WandaVision (episodes 5-8, of 9)
The first Marvel production from Disney+ has also been one of Kevin Feige’s most unusual and potentially polarizing projects: each episode has been a pastiche of a different era of U.S. television sitcoms, complete with laugh tracks and exaggerated sitcom acting, with hints of a larger mystery poking through every week but no actual explanations of what’s going on or why the characters are there. It might be described as the show David Lynch might make if he was homaging old pop culture unironically, but will Disney be able to keep people coming back until the final episode—and the inevitable action climax that MCU viewers have been waiting for?
Disney has not provided episode titles or descriptions, but trailers and publicity photos have offered some clues as to which sitcoms are being homaged.
Friday, February 5: Episode 5 – There still isn’t much information about how the 1990s will be represented, but…
Friday, February 12: Episode 6 – The show’s cast and crew have hinted that “Malcolm in the Middle” will be homaged at some point, which would make sense, not only because it would allow them to phase out the laugh track as the show gets darker, but because Disney now owns that show due to the Fox buyout.
Friday, February 19: Episode 7 – Clips from the trailers have shown that Fox/Disney’s “Modern Family” will be homaged at some point, with a similar set and mock-documentary format. Well, “The Office” used that format too, but Disney doesn’t own that one.

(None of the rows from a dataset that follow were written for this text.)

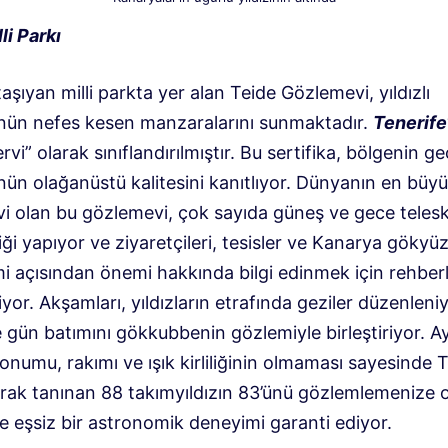
li Parkı
taşıyan milli parkta yer alan Teide Gözlemevi, yıldızlı
ün nefes kesen manzaralarını sunmaktadır.
Tenerife
ervi” olarak sınıflandırılmıştır. Bu sertifika, bölgenin g
ün olağanüstü kalitesini kanıtlıyor. Dünyanın en büy
i olan bu gözlemevi, çok sayıda güneş ve gece tele
iği yapıyor ve ziyaretçileri, tesisler ve Kanarya göky
 açısından önemi hakkında bilgi edinmek için rehberli
yor. Akşamları, yıldızların etrafında geziler düzenleni
e gün batımını gökkubbenin gözlemiyle birleştiriyor. Ayr
onumu, rakımı ve ışık kirliliğinin olmaması sayesinde T
arak tanınan 88 takımyıldızın 83’ünü gözlemlemenize 
e eşsiz bir astronomik deneyimi garanti ediyor.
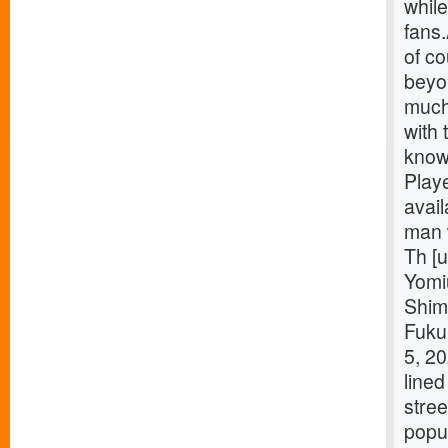
while
fans
of co
beyo
much 
with 
know
Playe
avai
man w
Th [u
Yomi
Shim
Fuku
5, 2
lined
stree
popu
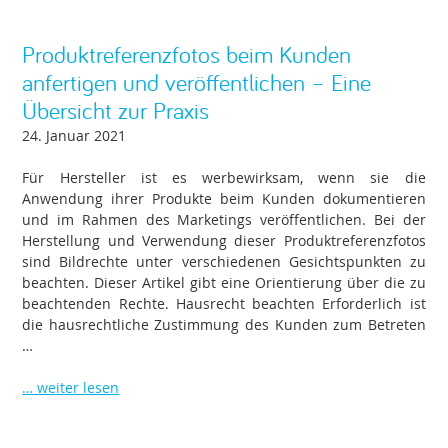
Produktreferenzfotos beim Kunden
anfertigen und veröffentlichen – Eine
Übersicht zur Praxis
24. Januar 2021
Für Hersteller ist es werbewirksam, wenn sie die
Anwendung ihrer Produkte beim Kunden dokumentieren
und im Rahmen des Marketings veröffentlichen. Bei der
Herstellung und Verwendung dieser Produktreferenzfotos
sind Bildrechte unter verschiedenen Gesichtspunkten zu
beachten. Dieser Artikel gibt eine Orientierung über die zu
beachtenden Rechte. Hausrecht beachten Erforderlich ist
die hausrechtliche Zustimmung des Kunden zum Betreten
…
… weiter lesen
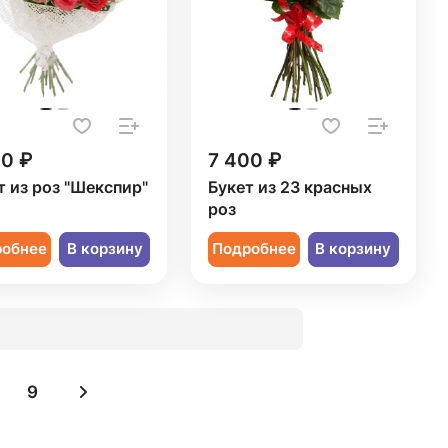
20 ₽
7 400 ₽
т из роз "Шекспир"
Букет из 23 красных
роз
робнее
В корзину
Подробнее
В корзину
9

Friday, February 26: Episode 8 – With only two episodes to go, they may have run out of sitcoms to parody, at which point the show will probably have more action scenes in keeping with its reported $225 million budget.
The Muppet Show (Friday, February 19)
This isn’t an original show, but it’s still big news: Though Disney+ has had lots of Muppets content, the big prize, the original variety show from the 1970s, has been absent. Finally, the music and other rights issues have been sorted out, and all five seasons of the show will be available to stream—though don’t expect high-definition quality from a videotaped show from over 40 years ago. Now the people who grew up with the show can watch it with their kids and explain to them who most of the guest hosts are… though even the parents may have trouble remembering Jaye P. Morgan, Lola Falana or Señor Wences.
Flora & Ulysses (Friday, February 19)
While this film is based on the 2013 Newbery Award-winning novel by Kate DiCamillo, the premise seems like it was made for Disney, due to its story of a human kid and a talking animal sidekick: a plucky girl named Flora (Matilda Lawler) adopts a squirrel who has been turned into a superpowered talking squirrel by an accident. Flora names the squirrel Ulysses and tries to get him to be a superhero, but his real superpower may be helping her get closer to her mother (Alyson Hannigan). John Kassir, aka the second Buster Bunny from “Tiny Toon Adventures,” voices the squirrel.
Myth: A Frozen Tale (Friday, February 26)
Disney Animation produced this short, a spinoff from the Frozen franchise, where a family is transported to a fantasy world partly inspired by the the films, and partly by Disney’s classic animation designers, particularly Mary Blair (Alice in Wonderland) and Eyvind Earle (Sleeping Beauty).
Inside Pixar: Portraits, Second Batch (Friday, February 12)
A series of promotional shorts about people who work for Pixar and what they do: Patty Bonfilio, who directs the day-to-day operations of Pixar headquarters; Rachelle Federico, a production assistant hoping to climb the ladder at the company; Barney Jones, the studio music editor; Cynthia Lusk, who supervises the dubbing and adaptation of Pixar movies for different countries; and Marylou Jaso, who bakes pastries for the studio cafeteria.